* Work to complete
Please update the material below by changing "Trixie Comedero" to "Trixie Bebedero" everywhere it occurs, with nothing else altered.

* Given data
=-=-=
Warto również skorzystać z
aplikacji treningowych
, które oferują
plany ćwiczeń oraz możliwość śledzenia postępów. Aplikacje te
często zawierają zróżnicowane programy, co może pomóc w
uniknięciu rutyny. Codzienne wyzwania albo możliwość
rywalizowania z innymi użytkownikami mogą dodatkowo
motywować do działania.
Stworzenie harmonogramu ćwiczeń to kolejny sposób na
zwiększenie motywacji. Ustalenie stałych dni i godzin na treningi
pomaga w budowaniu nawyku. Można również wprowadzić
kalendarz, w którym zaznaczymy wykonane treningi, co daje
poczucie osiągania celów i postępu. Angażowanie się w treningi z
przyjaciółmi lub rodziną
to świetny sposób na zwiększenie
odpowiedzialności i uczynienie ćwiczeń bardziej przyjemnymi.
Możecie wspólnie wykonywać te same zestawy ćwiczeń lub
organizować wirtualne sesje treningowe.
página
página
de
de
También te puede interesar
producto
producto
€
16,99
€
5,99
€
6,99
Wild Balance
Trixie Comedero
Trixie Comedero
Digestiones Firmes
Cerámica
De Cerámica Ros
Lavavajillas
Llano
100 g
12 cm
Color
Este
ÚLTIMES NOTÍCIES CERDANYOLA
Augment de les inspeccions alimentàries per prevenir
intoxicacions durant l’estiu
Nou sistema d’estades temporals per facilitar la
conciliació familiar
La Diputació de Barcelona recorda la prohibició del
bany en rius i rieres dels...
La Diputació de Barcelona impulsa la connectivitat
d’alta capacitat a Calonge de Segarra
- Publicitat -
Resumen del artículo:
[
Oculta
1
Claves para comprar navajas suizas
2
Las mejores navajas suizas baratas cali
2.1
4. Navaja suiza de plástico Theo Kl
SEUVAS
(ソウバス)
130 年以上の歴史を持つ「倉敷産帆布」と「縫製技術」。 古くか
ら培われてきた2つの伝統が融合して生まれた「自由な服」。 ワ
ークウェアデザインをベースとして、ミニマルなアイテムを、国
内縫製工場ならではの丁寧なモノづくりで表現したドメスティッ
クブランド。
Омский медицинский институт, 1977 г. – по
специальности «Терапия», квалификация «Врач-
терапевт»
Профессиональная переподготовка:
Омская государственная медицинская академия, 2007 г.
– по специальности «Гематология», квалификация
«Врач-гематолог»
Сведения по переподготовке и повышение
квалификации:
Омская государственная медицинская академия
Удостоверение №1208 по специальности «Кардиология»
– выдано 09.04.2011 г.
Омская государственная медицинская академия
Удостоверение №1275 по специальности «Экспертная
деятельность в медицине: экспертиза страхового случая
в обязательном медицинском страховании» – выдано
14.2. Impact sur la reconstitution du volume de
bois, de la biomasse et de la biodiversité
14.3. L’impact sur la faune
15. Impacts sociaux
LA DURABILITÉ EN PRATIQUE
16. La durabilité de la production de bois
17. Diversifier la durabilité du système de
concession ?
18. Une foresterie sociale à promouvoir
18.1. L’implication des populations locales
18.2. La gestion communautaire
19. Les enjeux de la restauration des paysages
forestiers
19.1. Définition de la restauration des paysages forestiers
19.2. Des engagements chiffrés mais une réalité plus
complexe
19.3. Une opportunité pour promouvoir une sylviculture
=-=-=
* Answer to this task
Warto również skorzystać z
aplikacji treningowych
, które oferują
plany ćwiczeń oraz możliwość śledzenia postępów. Aplikacje te
często zawierają zróżnicowane programy, co może pomóc w
uniknięciu rutyny. Codzienne wyzwania albo możliwość
rywalizowania z innymi użytkownikami mogą dodatkowo
motywować do działania.
Stworzenie harmonogramu ćwiczeń to kolejny sposób na
zwiększenie motywacji. Ustalenie stałych dni i godzin na treningi
pomaga w budowaniu nawyku. Można również wprowadzić
kalendarz, w którym zaznaczymy wykonane treningi, co daje
poczucie osiągania celów i postępu. Angażowanie się w treningi z
przyjaciółmi lub rodziną
to świetny sposób na zwiększenie
odpowiedzialności i uczynienie ćwiczeń bardziej przyjemnymi.
Możecie wspólnie wykonywać te same zestawy ćwiczeń lub
organizować wirtualne sesje treningowe.
página
página
de
de
También te puede interesar
producto
producto
€
16,99
€
5,99
€
6,99
Wild Balance
Trixie Bebedero
Trixie Bebedero
Digestiones Firmes
Cerámica
De Cerámica Ros
Lavavajillas
Llano
100 g
12 cm
Color
Este
ÚLTIMES NOTÍCIES CERDANYOLA
Augment de les inspeccions alimentàries per prevenir
intoxicacions durant l’estiu
Nou sistema d’estades temporals per facilitar la
conciliació familiar
La Diputació de Barcelona recorda la prohibició del
bany en rius i rieres dels...
La Diputació de Barcelona impulsa la connectivitat
d’alta capacitat a Calonge de Segarra
- Publicitat -
Resumen del artículo:
[
Oculta
1
Claves para comprar navajas suizas
2
Las mejores navajas suizas baratas cali
2.1
4. Navaja suiza de plástico Theo Kl
SEUVAS
(ソウバス)
130 年以上の歴史を持つ「倉敷産帆布」と「縫製技術」。 古くか
ら培われてきた2つの伝統が融合して生まれた「自由な服」。 ワ
ークウェアデザインをベースとして、ミニマルなアイテムを、国
内縫製工場ならではの丁寧なモノづくりで表現したドメスティッ
クブランド。
Омский медицинский институт, 1977 г. – по
специальности «Терапия», квалификация «Врач-
терапевт»
Профессиональная переподготовка:
Омская государственная медицинская академия, 2007 г.
– по специальности «Гематология», квалификация
«Врач-гематолог»
Сведения по переподготовке и повышение
квалификации:
Омская государственная медицинская академия
Удостоверение №1208 по специальности «Кардиология»
– выдано 09.04.2011 г.
Омская государственная медицинская академия
Удостоверение №1275 по специальности «Экспертная
деятельность в медицине: экспертиза страхового случая
в обязательном медицинском страховании» – выдано
14.2. Impact sur la reconstitution du volume de
bois, de la biomasse et de la biodiversité
14.3. L’impact sur la faune
15. Impacts sociaux
LA DURABILITÉ EN PRATIQUE
16. La durabilité de la production de bois
17. Diversifier la durabilité du système de
concession ?
18. Une foresterie sociale à promouvoir
18.1. L’implication des populations locales
18.2. La gestion communautaire
19. Les enjeux de la restauration des paysages
forestiers
19.1. Définition de la restauration des paysages forestiers
19.2. Des engagements chiffrés mais une réalité plus
complexe
19.3. Une opportunité pour promouvoir une sylviculture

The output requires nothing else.